When using double-buffered OpenGL, Swap Interval is a means of synchronizing the swapping of front and back frame buffers with a video card's vertical blanking period, AKA Vsync.
The term "swap interval" itself refers to the number of vblank periods that must occur between buffer swaps. A swap interval of 1 specifies that at the very least, the GPU must wait for a single vblank before swapping the front and back buffers. A swap interval of 0 specifies that the GPU should not wait for any vblanks, thus perform buffer swaps immediately.
Application control of swap interval is provided via platform-specific extensions.
Use the WGL_EXT_swap_control extension to control swap interval. Check both the standard extensions string via glGetString(GL_EXTENSIONS) and the WGL-specific extensions string via wglGetExtensionsStringARB() to verify that WGL_EXT_swap_control is actually present.
The extension provides the wglSwapIntervalEXT() function, which directly specifies the swap interval. (e.g. wglSwapIntervalEXT(1) to enable vsync; wglSwapIntervalEXT(0) to disable vsync)
In Linux / GLX
Use the GLX_SGI_swap_control extension to control swap interval. Check both the standard extensions string via glGetString(GL_EXTENSIONS) and the GLX-specific extensions string via glXQueryExtensionsString() to verify that the extension is actually present.
The extension provides glxSwapIntervalSGI(), which also directly specifies the swap interval. (e.g. glxSwapIntervalSGI(1) to enable vsync; glxSwapIntervalSGI(0) to disable vsync)
- Some ATI GLX drivers may report WGL_EXT_swap_control yet actually export glxSwapIntervalSGI.
- Your application's use of swap interval may be overridden by external, driver-specific configuration. For example, forcing Vsync Off in a driver's control panel will prevent Vsync, even if swap interval is set to 1 in your application.
- "My rendered objects lag behind the mouse cursor!" With swap interval set to non-zero, older traditional drivers typically caused the calling thread to block SwapBuffers until the actual buffer swap was completed. In modern drivers, the swap is blocked on the GPU, allowing the application CPU thread to continue execution and even render and enqueue subsequent frames before the first swap occurs. This behavior could cause significant transport delay / latency if the application expects traditional behavior. If the application requires either more deterministic behavior associated with vblank or minimal transport delay, the two following mechanisms can be used.
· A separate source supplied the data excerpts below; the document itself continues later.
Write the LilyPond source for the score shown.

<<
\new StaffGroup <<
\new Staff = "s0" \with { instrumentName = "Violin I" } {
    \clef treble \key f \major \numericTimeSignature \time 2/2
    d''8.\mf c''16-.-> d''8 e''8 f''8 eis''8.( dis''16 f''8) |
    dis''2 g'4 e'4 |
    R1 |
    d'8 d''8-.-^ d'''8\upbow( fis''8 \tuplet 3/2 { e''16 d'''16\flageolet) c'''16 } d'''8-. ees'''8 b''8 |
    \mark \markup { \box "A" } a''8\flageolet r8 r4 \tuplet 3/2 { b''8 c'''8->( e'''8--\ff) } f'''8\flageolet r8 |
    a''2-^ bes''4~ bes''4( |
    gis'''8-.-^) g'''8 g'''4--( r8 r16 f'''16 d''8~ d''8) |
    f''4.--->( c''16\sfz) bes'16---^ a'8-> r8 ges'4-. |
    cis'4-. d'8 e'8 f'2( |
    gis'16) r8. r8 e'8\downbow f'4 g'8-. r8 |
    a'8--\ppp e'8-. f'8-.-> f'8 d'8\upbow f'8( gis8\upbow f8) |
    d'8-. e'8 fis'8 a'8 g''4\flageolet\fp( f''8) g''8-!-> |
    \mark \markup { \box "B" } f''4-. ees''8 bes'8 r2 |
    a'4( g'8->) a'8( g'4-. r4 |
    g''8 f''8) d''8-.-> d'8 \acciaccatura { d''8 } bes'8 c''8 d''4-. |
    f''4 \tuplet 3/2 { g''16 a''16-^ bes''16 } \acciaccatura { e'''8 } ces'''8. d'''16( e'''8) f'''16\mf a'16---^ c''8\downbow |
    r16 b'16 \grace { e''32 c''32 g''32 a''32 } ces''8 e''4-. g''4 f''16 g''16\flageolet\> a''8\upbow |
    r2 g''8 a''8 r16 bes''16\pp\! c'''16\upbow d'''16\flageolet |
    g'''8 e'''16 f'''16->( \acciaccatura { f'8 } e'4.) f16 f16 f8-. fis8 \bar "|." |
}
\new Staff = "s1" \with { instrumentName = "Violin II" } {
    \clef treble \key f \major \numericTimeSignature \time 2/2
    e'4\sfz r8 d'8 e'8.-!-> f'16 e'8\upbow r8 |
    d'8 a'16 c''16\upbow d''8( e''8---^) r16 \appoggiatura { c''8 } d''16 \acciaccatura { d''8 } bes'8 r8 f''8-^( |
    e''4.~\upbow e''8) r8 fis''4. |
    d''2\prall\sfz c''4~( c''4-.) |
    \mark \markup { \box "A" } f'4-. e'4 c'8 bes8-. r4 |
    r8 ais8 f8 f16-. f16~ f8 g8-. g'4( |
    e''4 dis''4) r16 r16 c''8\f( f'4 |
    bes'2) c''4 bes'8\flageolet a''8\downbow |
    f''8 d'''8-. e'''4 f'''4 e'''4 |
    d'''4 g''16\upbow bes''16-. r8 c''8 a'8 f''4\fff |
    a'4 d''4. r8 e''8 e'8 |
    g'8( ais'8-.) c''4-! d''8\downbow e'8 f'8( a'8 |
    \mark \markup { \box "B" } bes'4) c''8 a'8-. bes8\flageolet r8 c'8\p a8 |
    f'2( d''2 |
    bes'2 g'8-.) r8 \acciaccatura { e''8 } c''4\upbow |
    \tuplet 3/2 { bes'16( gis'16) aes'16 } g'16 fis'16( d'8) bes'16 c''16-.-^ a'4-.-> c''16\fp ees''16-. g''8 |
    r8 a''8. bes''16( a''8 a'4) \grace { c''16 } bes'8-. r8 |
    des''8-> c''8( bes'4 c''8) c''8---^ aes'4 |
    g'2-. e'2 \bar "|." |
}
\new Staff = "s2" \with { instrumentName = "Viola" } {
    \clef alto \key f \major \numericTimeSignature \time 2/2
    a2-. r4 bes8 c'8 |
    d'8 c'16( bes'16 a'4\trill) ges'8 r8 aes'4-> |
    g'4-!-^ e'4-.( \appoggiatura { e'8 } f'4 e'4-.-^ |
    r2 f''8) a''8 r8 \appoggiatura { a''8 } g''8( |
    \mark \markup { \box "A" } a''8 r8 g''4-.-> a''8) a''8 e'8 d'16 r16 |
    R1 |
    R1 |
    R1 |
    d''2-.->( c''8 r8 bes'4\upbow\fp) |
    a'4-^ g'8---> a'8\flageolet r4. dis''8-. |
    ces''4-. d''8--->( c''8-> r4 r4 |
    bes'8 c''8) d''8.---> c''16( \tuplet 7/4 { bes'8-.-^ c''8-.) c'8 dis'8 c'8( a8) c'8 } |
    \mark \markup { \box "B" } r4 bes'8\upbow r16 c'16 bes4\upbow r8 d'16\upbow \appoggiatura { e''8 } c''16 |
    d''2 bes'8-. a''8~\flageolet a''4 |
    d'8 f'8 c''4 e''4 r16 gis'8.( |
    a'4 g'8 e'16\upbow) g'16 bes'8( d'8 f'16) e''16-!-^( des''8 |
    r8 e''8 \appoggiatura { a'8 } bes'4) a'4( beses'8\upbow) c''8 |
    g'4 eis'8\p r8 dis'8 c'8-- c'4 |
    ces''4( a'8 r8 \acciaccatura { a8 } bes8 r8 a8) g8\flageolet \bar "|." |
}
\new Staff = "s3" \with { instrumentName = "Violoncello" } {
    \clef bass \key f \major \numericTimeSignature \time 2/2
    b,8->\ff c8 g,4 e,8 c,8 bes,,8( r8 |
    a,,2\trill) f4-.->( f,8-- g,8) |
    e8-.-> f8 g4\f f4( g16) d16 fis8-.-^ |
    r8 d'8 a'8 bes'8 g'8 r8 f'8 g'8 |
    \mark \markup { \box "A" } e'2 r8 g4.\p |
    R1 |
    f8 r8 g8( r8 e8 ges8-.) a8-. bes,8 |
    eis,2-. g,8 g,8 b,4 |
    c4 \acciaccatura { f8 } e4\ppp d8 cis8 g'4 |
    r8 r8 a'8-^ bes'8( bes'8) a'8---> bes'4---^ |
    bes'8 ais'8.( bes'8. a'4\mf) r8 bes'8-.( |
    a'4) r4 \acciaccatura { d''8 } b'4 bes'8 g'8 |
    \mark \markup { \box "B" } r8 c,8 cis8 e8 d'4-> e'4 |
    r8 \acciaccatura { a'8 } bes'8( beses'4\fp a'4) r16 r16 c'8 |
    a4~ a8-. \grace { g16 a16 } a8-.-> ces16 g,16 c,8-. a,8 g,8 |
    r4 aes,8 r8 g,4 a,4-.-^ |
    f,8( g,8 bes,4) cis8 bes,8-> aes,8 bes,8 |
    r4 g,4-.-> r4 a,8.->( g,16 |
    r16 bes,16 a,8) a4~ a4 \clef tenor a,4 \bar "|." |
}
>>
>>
Please note that these mechanisms trade the multi-frame bandwidth advantages of the GL's pipeline for minimized transport delay, thus making your application more sensitive and likely to "stutter" when getting close to frame real-time deadlines.
- glFinish: A call to glFinish immediately after SwapBuffers causes the calling CPU thread to block until all queued GL commands are completed, including the actual buffer swap during vblank.
- GLX_SGI_video_sync: GLX_SGI_video_sync provides a method to synchronize CPU thread execution to the completion of a full video frame, though not necessarily to the buffer swap.